Ibamos calle Margallo arriba, alrededor de la abuela. Se detenía para comprobar si habían cogido los puntos a las medias. Otras veces parábamos en el sastre para que me midiera los pantalones. Y llegábamos al Paseo Alto, que era sinónimo de libertad. Se acabó el agarrarse la mano, fuera el temor a los autos. Y a ver a los soldados en las garitas y escuchar la corneta.

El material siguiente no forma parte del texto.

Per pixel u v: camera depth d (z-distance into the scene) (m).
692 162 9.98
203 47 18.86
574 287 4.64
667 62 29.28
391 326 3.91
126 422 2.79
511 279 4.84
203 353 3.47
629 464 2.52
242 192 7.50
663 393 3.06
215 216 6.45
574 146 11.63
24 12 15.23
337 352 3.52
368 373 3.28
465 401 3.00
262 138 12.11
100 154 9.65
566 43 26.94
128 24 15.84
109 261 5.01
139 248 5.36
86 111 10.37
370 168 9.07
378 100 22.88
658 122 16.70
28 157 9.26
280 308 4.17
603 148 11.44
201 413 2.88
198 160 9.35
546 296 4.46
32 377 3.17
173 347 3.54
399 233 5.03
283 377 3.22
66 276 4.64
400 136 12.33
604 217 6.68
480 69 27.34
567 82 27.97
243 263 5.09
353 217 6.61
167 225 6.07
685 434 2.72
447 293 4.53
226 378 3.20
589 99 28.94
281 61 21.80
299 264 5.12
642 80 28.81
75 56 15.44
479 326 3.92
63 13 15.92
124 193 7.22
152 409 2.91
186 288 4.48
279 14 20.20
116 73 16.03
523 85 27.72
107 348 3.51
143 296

Una paradita en la bandeja para darle unas patadas al balón y asomarse a la ermita, muy descuidada por entonces. Pronto emprendíamos camino hacia la sartén a través de un paseo surcado de bancos de piedra y laderas silvestres con eucaliptos por todas partes. Pasábamos ante el colegio del Auxilio Social y a través de su rejas veíamos a los chiquillos con su baby. La abuela se sentaba en un banco y se dedicaba a la calceta y nosotros a ensuciarnos con el agua de la fuente situada bajo el paseo hasta la hora de la merendilla. Pasados los años volví a este paseo con mejores compañías, mucho más apetecibles y cariñosas, confundidos con la oscuridad y la intimidad del automóvil. Y al cabo del tiempo hice de cuidador de mis hijos. El parque estaba mejor cuidado, pero menos frecuentado. Al menos de día. La fuente no manaba pero los niños se ensuciaban lo mismo por lo que su madre ponía el grito en el cielo.